A few things: First, the demonstrations of Saturday, January 21, 2017 were peaceful, inclusive, amazingly family friendly and decidedly diverse among ages, races, genders, physical capacity and ability and just about everything else. People seemed really happy as well as concerned and determined. I expect that some identified as Jewish, Moslem, Christian, Catholic, agnostic and pretty much everything in between and around some type of spiritual practice. There were probably even a few atheists in the crowd.

Second, when I read your comments, knowing that there were many members of religious minorities who helped organized and participated in the event, my mind went back to the kind middle aged lady who worked at Famous-Barr Department Store where my family shopped. On her forearm were a series of thin blue ink tatooed numbers. There was no question that what was etched in her flesh was the mark of torturers and murderers. I did not see anyone who would fit that bill in the crowds on Saturday.

Third, and this is my main point: almost all of the people who were gathered in the United States and other places, were the great grandchildren, grandchildren and even children of veterans of WWII. Some I suspect were even WWII veterans themselves. You commit grave calumny when you accuse any soldier who fought against the Nazi and Axis forces or his or her descendants of being one with the most hated foe.
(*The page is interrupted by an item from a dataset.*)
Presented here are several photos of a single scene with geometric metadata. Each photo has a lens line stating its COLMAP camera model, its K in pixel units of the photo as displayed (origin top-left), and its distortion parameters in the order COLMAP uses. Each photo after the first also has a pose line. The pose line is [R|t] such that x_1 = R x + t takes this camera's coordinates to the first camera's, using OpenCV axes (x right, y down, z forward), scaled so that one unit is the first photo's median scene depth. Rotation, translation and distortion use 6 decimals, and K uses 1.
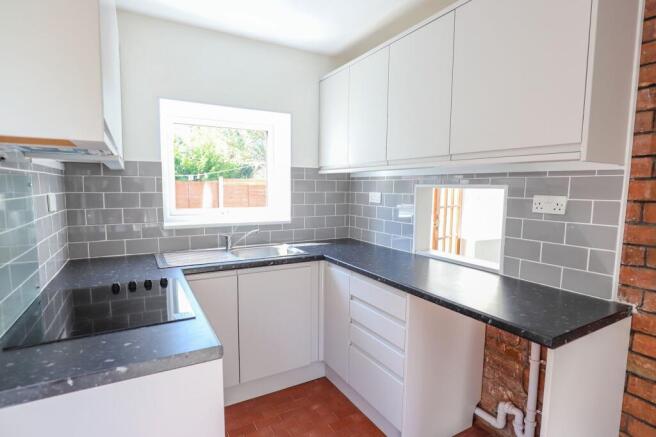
lens RADIAL K [[346.7, 0, 341.9], [0, 346.7, 222.0], [0, 0, 1]] dist [-0.018321, 0.000184]
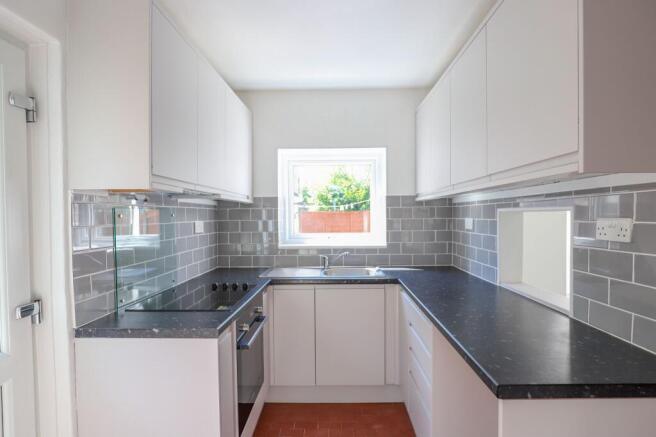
lens RADIAL K [[346.7, 0, 341.9], [0, 346.7, 222.0], [0, 0, 1]] dist [-0.018321, 0.000184]
pose [[0.853142, -0.008521, -0.521609, 0.343033], [-0.034471, 0.996761, -0.072664, 0.006619], [0.520538, 0.079973, 0.850085, 0.022397]]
You insulted me. You insulted my father and his fellow soldiers, young Negro men who were denied full rights of citizenship yet compelled to fight in a racially segregated military. I could go on in this vein but I won’t.

Instead I question whether you understand anything of the historic era that you invoked. My sense is that you understand nothing so let me school you: The White Rose was a small movement that emerged toward the end of WWII within Nazi Germany itself. The members of the White Rose were moved to action by reports made by eye-witnesses, some of whom were medical students, who had witnessed the horrors and atrocities visited on civilian and military populations on the Eastern (Russian) front. The White Rose advocated passive resistance to the Nazi war machine. And they chose to act knowing that their commitment could, would and did in most instances cost them their lives.

The people who took to the streets peacefully, joyfully and openly on Saturday, January 21, 2017 acted in the way that the committed members of the White Rose chose to act even within the very violent, lawless, immoral center of the madness that was the German National Socialist party during the last years of WWII.

I don’t expect you, Ms. Coulter, to get your historical facts right. I am going to use your words to direct the attention of others to the sacrifice of the White Rose.